A voxel city built from a photo of Michael and his dog, lit by a warm lampLive — go drag it
This is the homepage hero, photographed mid-pose. The live one moves.
Role
Design & build
When
2026
Stack
  • React
  • TypeScript
  • Blender

What you're looking at

A photo — by default, the one of me and the dog from the About page — sampled into an 84-column grid and rebuilt as roughly 7,000 cubes. Brightness becomes height, posterized into five zones, so the image reads as terraced architecture: a little city at night, lit by one warm lamp.
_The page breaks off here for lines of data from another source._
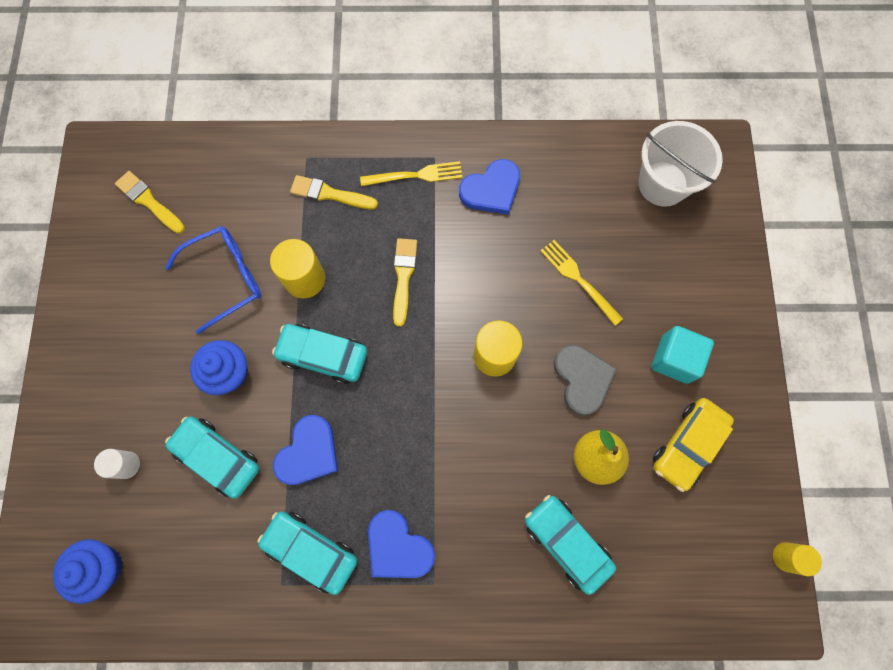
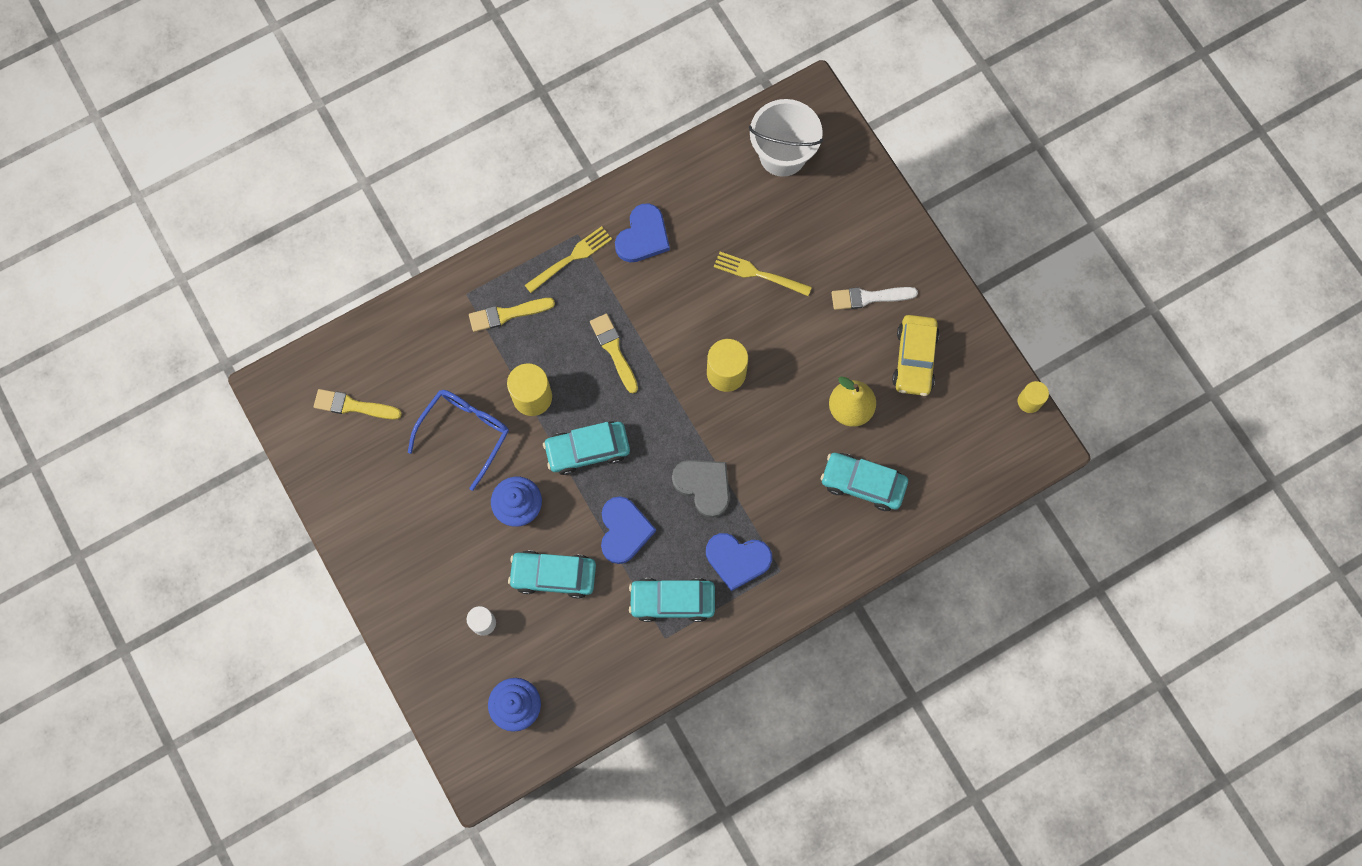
camera: 30 degrees left, 0 degrees up
(582, 379) = (806, 353): grey heart -> grey heart (703, 486)
(674, 359) = (869, 297): turquoise cube -> white brush

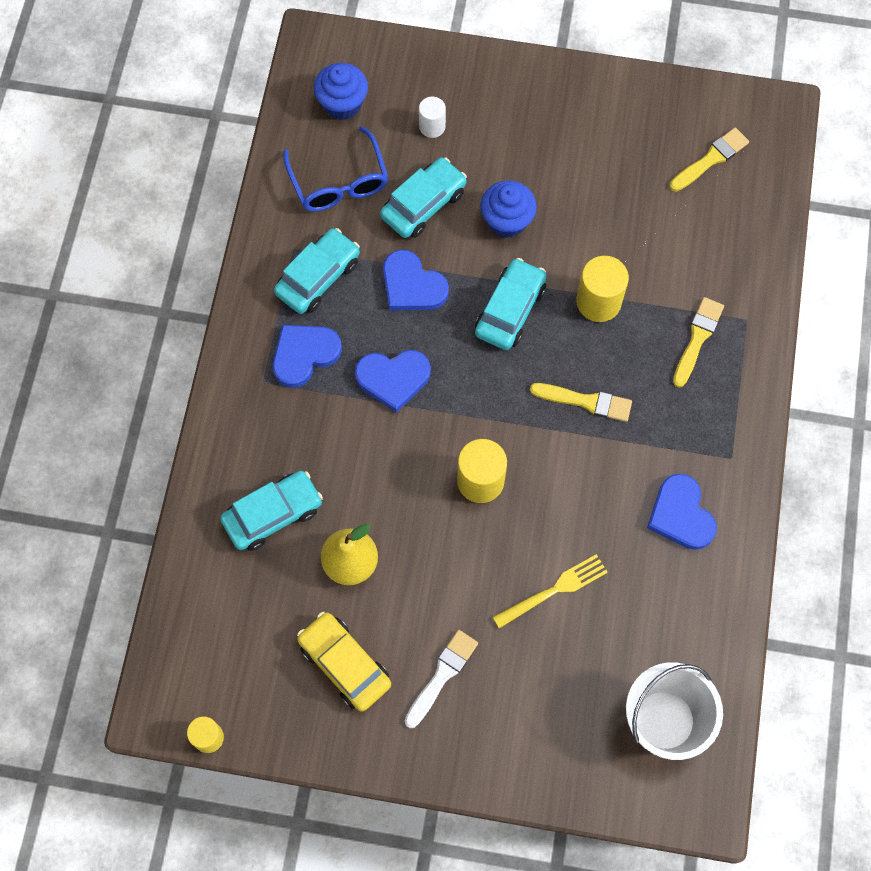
camera: 130 degrees right, 5 degrees down
(465, 433) = (611, 226): blue glasses -> blue glasses (339, 182)
(571, 258) = (710, 434): yellow fork -> none
(703, 486) = (393, 379): grey heart -> blue heart

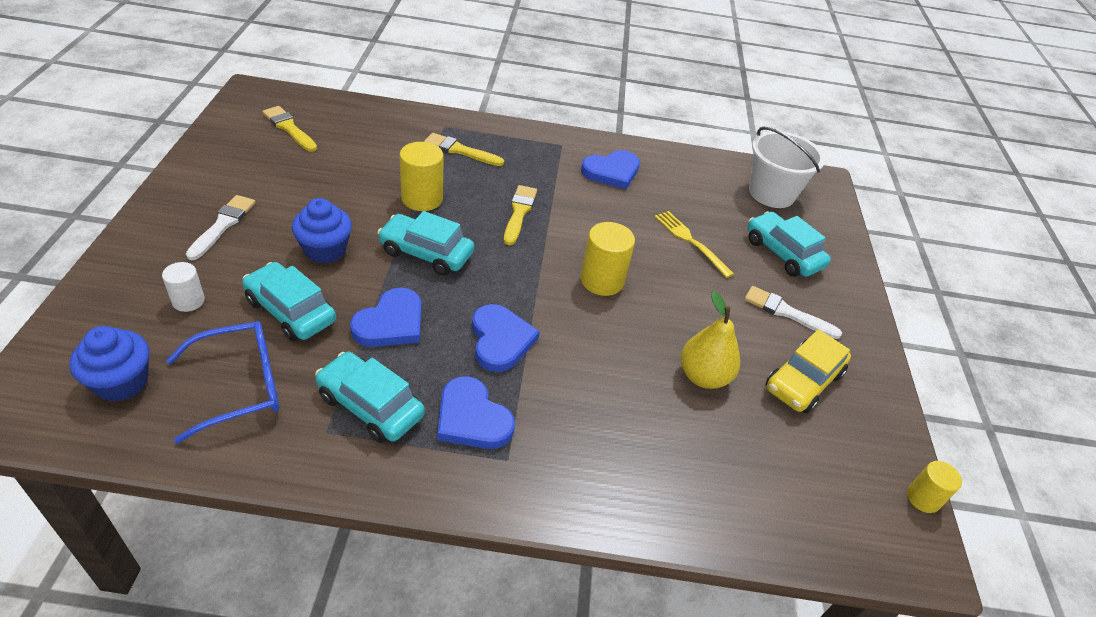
camera: 100 degrees left, 25 degrees down
(273, 514) = (667, 445): turquoise car -> turquoise car (783, 253)
(535, 131) = (223, 225): none -> white brush

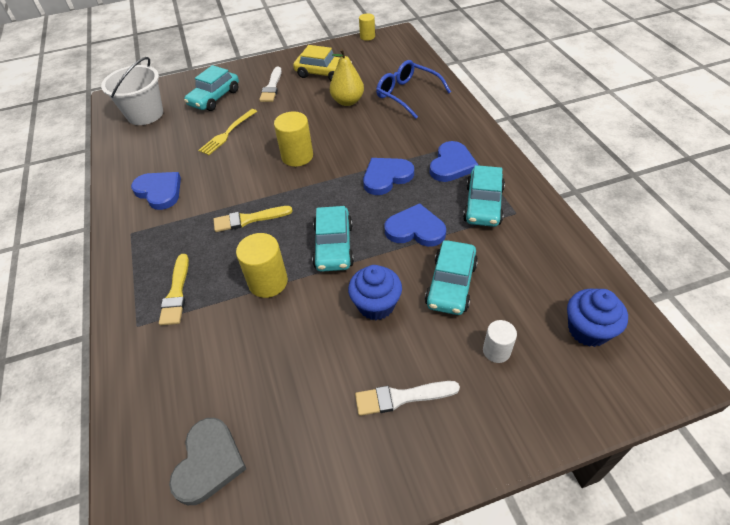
camera: 105 degrees left, 5 degrees up
(240, 386) = (528, 268): blue glasses -> blue glasses (407, 94)
(289, 128) = (209, 462): yellow brush -> grey heart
All of it lives in a single instanced mesh — one draw call — which is why it runs smoothly on a phone.

The city plan

Water is flood-filled from the image's dark edges, so it pools around the borders like rivers — with lighter cells where it meets land.
Parks grow wherever the source pixels skew green, with jittered heights so they read as canopy.
Buildings draw materials by height band — brownstone low, brick and limestone mid, glass towers on top — clustered into neighborhoods by value noise rather than scattered per cube.
About 300 amber windows flicker in the darkest buildings, each on its own clock, plus one blinking rooftop beacon on the tallest tower.

The morph

Press "show original" and the city folds flat: every cube damps to a thin slab on a staggered wave, the street gaps close, and the posterized city colors bloom into the true colors of the photograph while the lamp crossfades to gallery light. Press it again and the city rebuilds. The easing runs on real delta time, so the choreography takes the same one-and-a-half seconds on every machine.

Try your own photo

The upload button on the homepage runs this whole pipeline on any image — and it never leaves your browser. The sampling, the zoning, and the cubes are all built on your machine.